REPUBLIKA.CO.ID, JAKARTA -- Generasi milenial dituntut untuk pintar dalam mengalokasikan pendanaannya termasuk berinvestasi. Sebab, generasi milenial menghadapi banyak tantangan dan terancam miskin.
Direktur Pengembangan Bursa Efek Indonesia (BEI) Hasan Fawzi mengatakan, generasi milenial harus menghadapi masalah pengangguran, krisis ekonomi, ketidaksetaraan pendapatan dan harga properti yang meningkat. Generasi milenial pun terancam tidak memiliki tempat tinggal karena hal tersebut.
"Generasi milenial itu kan sukanya leisure, foto-foto, jalan-jalan, ngafe," katanya dalam acara Viva Talk bertema 'Investasi Jaman Now' di Ariobimo Sentral, Kamis (18/10).
Untuk itu diperlukan alokasi pendanaan yang tepat termasuk mulai melakukan investasi. BEI terus berkampanye mengajak seluruh lapisan masyarakat untuk berinvestasi di seluruh instrumen investasi BEI.
"Untuk memulai investasi di saham cukup dengan dana Rp 100 ribu saja," ujar dia. Ia melanjutkan, angka market cap BEI sendiri saat ini cukup baik di angka lebih dari Rp 6.700 triliun.
Investasi diperlukan karena nilai uang menurut waktu terus berkurang dengan adanya inflasi. Meski inflasi di Indonesia cukup rendah tapi diakui Hasan, pernah beberapa kali mengalami inflasi yang cukup tinggi. "Inflasi perlu diimbangi dengan investasi," tegas dia.
Dengan begitu, masyarakat bisa mendapat pertambahan nilai sejalan dengan inflasi yang terjadi. Investasi ini bisa disalurkan melalui berbagai cara seperti tabungan, emas, deposito, obligasi negara maupun saham.
Saham masih menjadi pemberi pertambahan nilai tertinggi. Dalam 12 tahun terakhir, dengan inflasi 5,35 persen, pertambahan nilai yang diberikan saham yakni 10,72 persen. Angka tersebut jauh di atas tabungan (2,32 persen), emas (5,46 persen), deposito (6,89 persen) dan obligasi negara (8,47 persen).
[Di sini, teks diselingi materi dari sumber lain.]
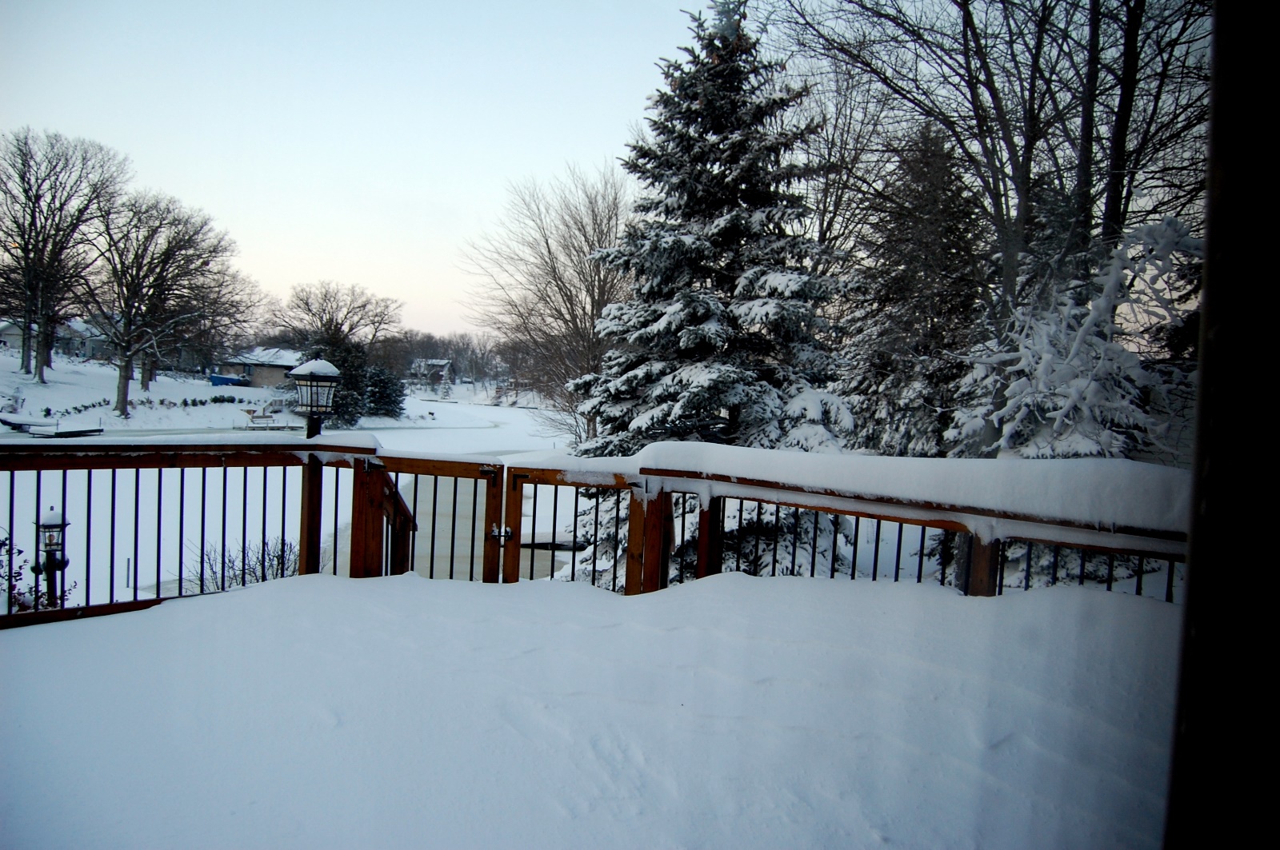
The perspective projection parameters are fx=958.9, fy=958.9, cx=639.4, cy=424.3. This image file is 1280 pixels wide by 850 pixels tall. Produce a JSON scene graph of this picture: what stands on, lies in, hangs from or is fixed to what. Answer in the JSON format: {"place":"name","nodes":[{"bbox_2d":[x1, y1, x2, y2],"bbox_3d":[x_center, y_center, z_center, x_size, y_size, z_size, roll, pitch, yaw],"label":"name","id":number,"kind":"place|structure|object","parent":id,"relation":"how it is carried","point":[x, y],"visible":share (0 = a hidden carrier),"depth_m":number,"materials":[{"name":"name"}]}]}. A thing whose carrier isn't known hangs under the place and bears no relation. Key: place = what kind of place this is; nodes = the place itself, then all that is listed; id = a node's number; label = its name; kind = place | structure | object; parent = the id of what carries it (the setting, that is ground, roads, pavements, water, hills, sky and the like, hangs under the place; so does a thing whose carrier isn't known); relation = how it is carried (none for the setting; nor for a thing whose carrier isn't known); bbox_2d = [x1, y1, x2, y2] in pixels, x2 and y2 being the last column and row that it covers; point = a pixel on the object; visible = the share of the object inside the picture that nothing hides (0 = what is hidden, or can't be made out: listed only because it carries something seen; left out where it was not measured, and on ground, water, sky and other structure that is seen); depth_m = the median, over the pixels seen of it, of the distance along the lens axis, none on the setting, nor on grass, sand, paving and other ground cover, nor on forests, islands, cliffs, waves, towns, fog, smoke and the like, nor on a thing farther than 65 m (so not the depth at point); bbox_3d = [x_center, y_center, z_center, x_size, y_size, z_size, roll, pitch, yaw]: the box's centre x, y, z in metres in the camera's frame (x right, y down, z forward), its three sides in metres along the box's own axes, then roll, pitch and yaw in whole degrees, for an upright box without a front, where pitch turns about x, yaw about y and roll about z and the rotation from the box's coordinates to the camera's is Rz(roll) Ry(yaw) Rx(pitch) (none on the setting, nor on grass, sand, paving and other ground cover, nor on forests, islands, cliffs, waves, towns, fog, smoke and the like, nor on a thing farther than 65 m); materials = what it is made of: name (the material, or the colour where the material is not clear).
{"place":"outdoors","nodes":[
{"label":"outdoors","id":0,"kind":"place"},
{"bbox_2d":[0,317,111,361],"label":"house","id":1,"kind":"structure","parent":0,"point":[11,341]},
{"bbox_2d":[0,431,376,458],"label":"snow","id":2,"kind":"structure","parent":0,"point":[309,442],"visible":0.65,"materials":[{"name":"white snow"}]},
{"bbox_2d":[214,346,302,387],"label":"house","id":3,"kind":"structure","parent":0,"point":[266,378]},
{"bbox_2d":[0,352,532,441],"label":"snowy ground","id":4,"kind":"structure","parent":0,"point":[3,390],"materials":[{"name":"white snow"}]},
{"bbox_2d":[0,128,129,380],"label":"bare tree","id":5,"kind":"object","parent":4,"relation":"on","point":[31,224],"visible":0.99,"depth_m":54.99,"materials":[{"name":"brown plant"}]},
{"bbox_2d":[13,393,246,418],"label":"hedge","id":6,"kind":"object","parent":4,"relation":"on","point":[78,410],"visible":0.74,"depth_m":57.45,"materials":[{"name":"green plant"}]},
{"bbox_2d":[79,192,255,414],"bbox_3d":[-26.784,-6.558,52.654,10.100,12.496,10.326,4,4,35],"label":"bare tree","id":7,"kind":"object","parent":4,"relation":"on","point":[123,400],"visible":0.99,"depth_m":51.74,"materials":[{"name":"brown plant"}]},
{"bbox_2d":[273,281,402,356],"label":"bare tree","id":8,"kind":"object","parent":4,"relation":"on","point":[306,303],"visible":0.91,"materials":[{"name":"brown plant"}]},
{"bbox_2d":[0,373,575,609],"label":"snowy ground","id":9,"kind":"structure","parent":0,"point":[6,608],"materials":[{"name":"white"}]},
{"bbox_2d":[32,504,71,606],"bbox_3d":[-5.063,1.363,8.258,0.330,1.343,0.311,2,3,-1],"label":"lamp post","id":10,"kind":"object","parent":9,"relation":"on","point":[58,524],"visible":0.7,"depth_m":8.20,"materials":[{"name":"black metal"}]},
{"bbox_2d":[0,416,104,436],"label":"dock","id":11,"kind":"object","parent":9,"relation":"on","point":[66,434],"visible":0.97,"depth_m":45.76,"materials":[{"name":"wood"}]},
{"bbox_2d":[206,373,248,386],"label":"blue boat","id":12,"kind":"object","parent":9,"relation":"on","point":[231,380],"visible":0.89,"materials":[{"name":"blue"}]},
{"bbox_2d":[190,535,302,591],"bbox_3d":[-4.781,1.850,11.721,1.669,0.968,1.590,2,3,-1],"label":"shrub","id":13,"kind":"object","parent":9,"relation":"on","point":[269,554],"visible":0.48,"depth_m":11.72,"materials":[{"name":"plant"}]},
{"bbox_2d":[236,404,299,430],"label":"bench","id":14,"kind":"object","parent":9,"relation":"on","point":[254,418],"visible":0.87,"depth_m":59.77,"materials":[{"name":"brown wood"}]},
{"bbox_2d":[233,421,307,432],"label":"dock","id":15,"kind":"object","parent":9,"relation":"on","point":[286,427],"visible":0.85,"depth_m":56.94,"materials":[{"name":"wood"}]},
{"bbox_2d":[315,337,375,427],"bbox_3d":[-19.734,-2.665,62.519,5.046,6.494,5.170,2,3,-1],"label":"evergreen tree","id":16,"kind":"object","parent":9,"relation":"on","point":[346,407],"visible":0.51,"depth_m":61.71,"materials":[{"name":"plant"}]},
{"bbox_2d":[362,364,407,418],"label":"evergreen tree","id":17,"kind":"object","parent":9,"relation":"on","point":[384,382],"visible":0.92,"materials":[{"name":"plant"}]},
{"bbox_2d":[460,160,633,448],"bbox_3d":[-2.520,-4.132,38.165,9.472,12.671,9.065,4,4,42],"label":"bare tree","id":18,"kind":"object","parent":9,"relation":"on","point":[554,269],"visible":0.84,"depth_m":37.01,"materials":[{"name":"brown plant"}]},
{"bbox_2d":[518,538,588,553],"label":"dock","id":19,"kind":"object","parent":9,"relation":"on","point":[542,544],"visible":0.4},
{"bbox_2d":[0,0,739,339],"label":"sky","id":20,"kind":"structure","parent":0,"point":[239,211],"materials":[{"name":"blue"}]},
{"bbox_2d":[409,358,455,386],"label":"house","id":21,"kind":"structure","parent":0,"point":[446,366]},
{"bbox_2d":[0,566,1179,849],"label":"snowy ground","id":22,"kind":"structure","parent":0,"point":[778,596],"materials":[{"name":"white snow"}]},
{"bbox_2d":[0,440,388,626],"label":"deck railing","id":23,"kind":"object","parent":22,"relation":"on","point":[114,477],"visible":0.72,"depth_m":6.15,"materials":[{"name":"brown wood"}]},
{"bbox_2d":[289,357,341,437],"bbox_3d":[-2.492,0.556,7.353,0.387,2.228,0.387,2,3,-1],"label":"lamp post","id":24,"kind":"object","parent":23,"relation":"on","point":[309,427],"visible":0.57,"depth_m":7.25,"materials":[{"name":"black metal"}]},
{"bbox_2d":[288,359,339,376],"bbox_3d":[-2.515,-0.431,7.405,0.398,0.145,0.388,2,3,-1],"label":"snow cap","id":25,"kind":"object","parent":24,"relation":"on","point":[329,370],"visible":0.72,"depth_m":7.31,"materials":[{"name":"white snow"}]},
{"bbox_2d":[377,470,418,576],"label":"stair railing","id":26,"kind":"object","parent":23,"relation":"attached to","point":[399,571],"visible":0.47,"depth_m":6.95,"materials":[{"name":"brown wood"}]},
{"bbox_2d":[365,452,505,582],"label":"wooden gate","id":27,"kind":"structure","parent":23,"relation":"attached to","point":[417,472],"depth_m":6.40,"materials":[{"name":"brown wood"}]},
{"bbox_2d":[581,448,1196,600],"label":"deck railing","id":28,"kind":"object","parent":22,"relation":"on","point":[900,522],"visible":0.35,"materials":[{"name":"brown wood"}]},
{"bbox_2d":[500,464,641,588],"bbox_3d":[-0.426,1.019,6.077,0.909,1.512,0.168,2,3,-1],"label":"gate","id":29,"kind":"structure","parent":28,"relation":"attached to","point":[512,506],"depth_m":6.05,"materials":[{"name":"brown wood"}]},
{"bbox_2d":[637,441,1191,542],"label":"snow","id":30,"kind":"structure","parent":0,"point":[767,454],"visible":0.67,"materials":[{"name":"white snow"}]},
{"label":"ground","id":31,"kind":"structure","parent":0},
{"bbox_2d":[0,533,72,612],"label":"shrub","id":32,"kind":"object","parent":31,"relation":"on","point":[3,544],"visible":0.54,"depth_m":7.36,"materials":[{"name":"plant"}]},
{"bbox_2d":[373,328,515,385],"label":"tree line","id":33,"kind":"object","parent":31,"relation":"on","point":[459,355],"visible":0.49,"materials":[{"name":"brown plant"}]},
{"bbox_2d":[570,2,853,492],"bbox_3d":[1.089,-1.910,13.403,4.751,8.335,4.976,2,3,-1],"label":"spruce tree","id":34,"kind":"object","parent":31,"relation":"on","point":[705,316],"visible":0.82,"depth_m":12.70,"materials":[{"name":"plant"}]},
{"bbox_2d":[836,119,989,456],"bbox_3d":[5.799,-1.888,19.793,4.253,9.125,4.403,2,3,-1],"label":"evergreen tree","id":35,"kind":"object","parent":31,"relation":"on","point":[933,333],"visible":0.71,"depth_m":19.12,"materials":[{"name":"green plant"}]},
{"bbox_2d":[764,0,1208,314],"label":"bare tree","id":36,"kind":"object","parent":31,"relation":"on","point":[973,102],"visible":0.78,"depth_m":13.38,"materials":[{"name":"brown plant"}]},
{"bbox_2d":[948,212,1195,460],"bbox_3d":[4.949,0.082,10.606,3.420,4.693,3.473,2,3,-1],"label":"snowy tree","id":37,"kind":"object","parent":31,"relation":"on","point":[1075,380],"visible":0.5,"depth_m":10.19,"materials":[{"name":"white plant"}]},
{"bbox_2d":[1165,0,1279,849],"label":"door frame","id":38,"kind":"object","parent":31,"relation":"on","point":[1196,569],"visible":0.97,"depth_m":1.09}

Selain memberi pertambahan nilai yang cukup tinggi, nvestasi di saham menurut Hasan juga sesuai dengan generasi milenial. Sebab, saat ini melalui gawai semuanya tersedia termasuk data dan riset untuk melakukan investasi. Ia melanjutkan, kini tinggal bagaimana generasi milenial mau menunda konsumsi untuk melakukan investasi.
Hal senada disampaikan Deputi Komisioner Bidang Edukasi dan Perlindungan Konsumen Otoritas Jasa Keuangan (OJK) Sardjito. "Simpan duit Anda untuk masa depan! Kalau dibelanjakan terus akan habis," katanya.
Menurutnya, generasi milenial menyukai tantangan. Tak heran jika mereka menyukai investasi di uang kripto, bitcoin dan saham. Melakukan investasi juga harus benar dan disertai pengetahuan. Tidak terburu-buru masuk melakukan investasi begitu tertarik namun masih belum memahami investasi tersebut.
OJK mencatat, literasi keuangan pada 2016 baru mencapai 29 persen dengan inklusinya 68 persen. Apalagi di era digital saat ini yang harus dicermati dan senantiasa hati-hati, mengingat banyaknya investasi bodong. Masyarakat pun dituntut untuk menggunakan rasionalitas. "Too good to be true itu tidak ada," tegasnya.